Limb landmark coordinates ->
::::::::

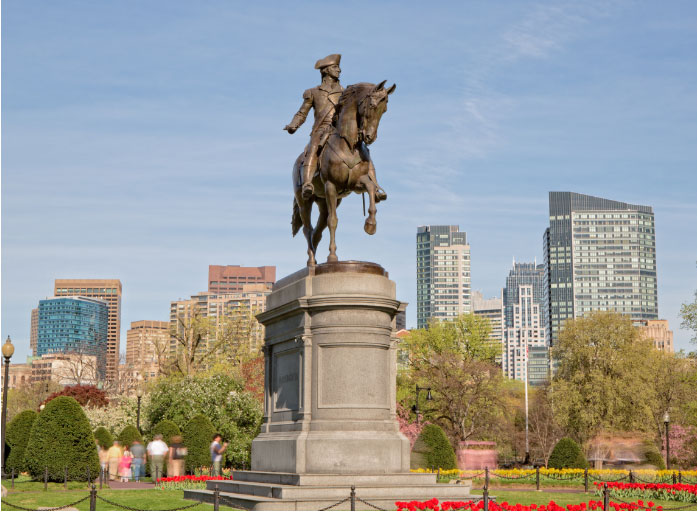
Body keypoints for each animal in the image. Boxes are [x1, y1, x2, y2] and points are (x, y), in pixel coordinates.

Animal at [290, 80, 394, 266]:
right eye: (372, 105)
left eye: (385, 110)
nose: (370, 137)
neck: (349, 145)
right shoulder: (331, 186)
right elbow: (333, 221)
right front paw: (332, 257)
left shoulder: (356, 183)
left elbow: (370, 188)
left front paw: (370, 224)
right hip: (304, 201)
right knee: (308, 228)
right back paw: (311, 261)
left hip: (324, 201)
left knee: (318, 230)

::::::::

The task -> In the data above, copy every line where the string "left" appears.

Result below ->
left eye: (385, 110)
left shoulder: (356, 183)
left elbow: (370, 188)
left front paw: (370, 224)
left hip: (324, 201)
left knee: (318, 230)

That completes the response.